Principle:Recommenders team Recommenders Benchmark Results Compilation
| Knowledge Sources | |
|---|---|
| Domains | Recommender Systems, Benchmarking, Analysis |
| Last Updated | 2026-02-10 00:00 GMT |
Overview
Compiling and analyzing benchmark results aggregates metrics and timing data from multiple algorithms into comparison tables for algorithm selection.
Description
After running each algorithm through the prepare-train-predict-evaluate pipeline, the benchmark produces a collection of metric dictionaries and Timer objects for each algorithm. The Results Compilation principle defines how these individual results are aggregated into a single comparison DataFrame that enables side-by-side analysis.
The compilation process:
- Collects timing data (training time, prediction time, recommendation time) from Timer objects.
- Collects rating metrics (RMSE, MAE, R2, Explained Variance) where available, using NaN for algorithms that do not produce rating predictions.
- Collects ranking metrics (MAP, nDCG@k, Precision@k, Recall@k) where available.
- Merges all results into a single DataFrame with one row per (dataset_size, algorithm) combination and columns for all metrics.
This unified results table supports:
- Algorithm comparison: Which algorithm achieves the best ranking/rating metrics?
- Performance analysis: Which algorithms are fastest to train and predict?
- Tradeoff analysis: How do accuracy and speed trade off across algorithms?
- Scalability analysis: How do metrics and timing change across dataset sizes (100K, 1M, 10M, 20M)?
Usage
Use this principle at the end of a benchmark run to compile all individual algorithm results into a comparison table.

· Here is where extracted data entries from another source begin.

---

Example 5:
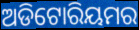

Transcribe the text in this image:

ଅଡିଟୋରିୟମର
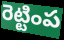
రెట్టింప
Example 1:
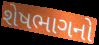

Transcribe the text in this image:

શેષભાગનો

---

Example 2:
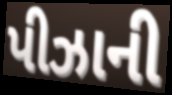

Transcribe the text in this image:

પીઝાની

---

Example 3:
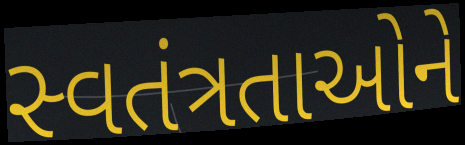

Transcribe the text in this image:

સ્વતંત્રતાઓને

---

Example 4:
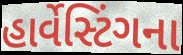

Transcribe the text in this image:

હાર્વેસ્ટિંગના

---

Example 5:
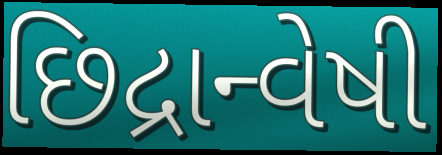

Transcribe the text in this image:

છિદ્રાન્વેષી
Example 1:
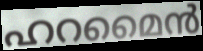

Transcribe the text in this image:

ഹറമൈൻ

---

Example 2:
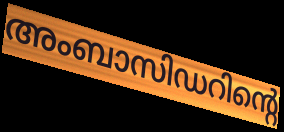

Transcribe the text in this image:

അംബാസിഡറിന്റെ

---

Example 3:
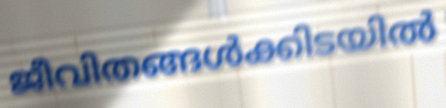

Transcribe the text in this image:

ജീവിതങ്ങൾക്കിടയിൽ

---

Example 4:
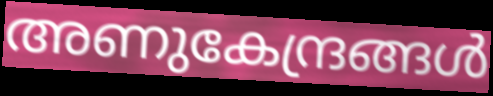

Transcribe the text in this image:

അണുകേന്ദ്രങ്ങൾ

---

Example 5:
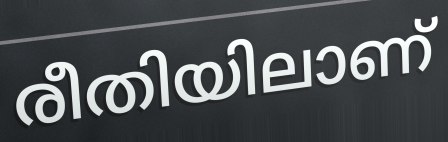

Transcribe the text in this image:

രീതിയിലാണ്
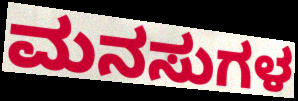
ಮನಸುಗಳ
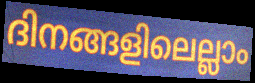
ദിനങ്ങളിലെല്ലാം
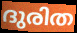
ദുരിത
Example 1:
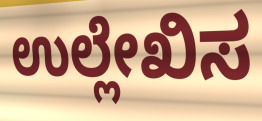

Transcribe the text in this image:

ಉಲ್ಲೇಖಿಸ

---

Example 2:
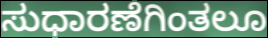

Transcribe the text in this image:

ಸುಧಾರಣೆಗಿಂತಲೂ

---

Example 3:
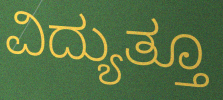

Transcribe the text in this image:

ವಿದ್ಯುತ್ತೂ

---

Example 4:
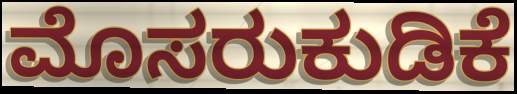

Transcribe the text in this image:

ಮೊಸರುಕುಡಿಕೆ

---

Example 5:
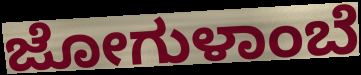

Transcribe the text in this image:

ಜೋಗುಳಾಂಬೆ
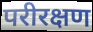
परीरक्षण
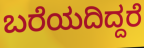
ಬರೆಯದಿದ್ದರೆ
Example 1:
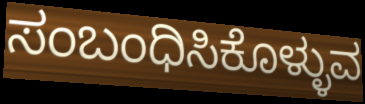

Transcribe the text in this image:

ಸಂಬಂಧಿಸಿಕೊಳ್ಳುವ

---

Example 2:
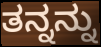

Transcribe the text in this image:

ತನ್ನನ್ನು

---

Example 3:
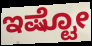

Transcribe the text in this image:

ಇಷ್ಟೋ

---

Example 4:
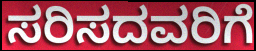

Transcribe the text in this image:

ಸರಿಸದವರಿಗೆ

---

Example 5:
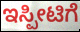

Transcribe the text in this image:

ಇಸ್ಪೀಟಿಗೆ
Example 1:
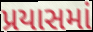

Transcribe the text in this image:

પ્રયાસમાં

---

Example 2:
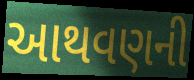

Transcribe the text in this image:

આથવણની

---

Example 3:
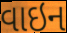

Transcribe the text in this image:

વાઇન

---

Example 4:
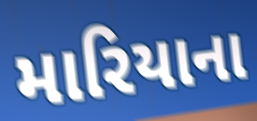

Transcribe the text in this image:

The compiled DataFrame is the primary artifact for algorithm selection decisions.
Theoretical Basis
The results compilation follows a collect-merge-analyze pattern:
For each (data_size, algorithm) pair:
summary = {
"Data": data_size,
"Algo": algorithm_name,
"K": top_k_value,
"Train time (s)": timer_train.interval,
"Predicting time (s)": timer_rating.interval or NaN,
"Recommending time (s)": timer_ranking.interval or NaN,
"RMSE": rating_metrics["RMSE"] or NaN,
"MAE": rating_metrics["MAE"] or NaN,
"R2": rating_metrics["R2"] or NaN,
"Explained Variance": rating_metrics["Explained Variance"] or NaN,
"MAP": ranking_metrics["MAP"] or NaN,
"nDCG@k": ranking_metrics["nDCG@k"] or NaN,
"Precision@k": ranking_metrics["Precision@k"] or NaN,
"Recall@k": ranking_metrics["Recall@k"] or NaN,
}
Append summary as a row to df_results
Algorithms that do not support a particular metric type (e.g., SAR does not produce rating predictions) have NaN in the corresponding columns. This design choice keeps the table uniform and avoids separate tables for different metric subsets.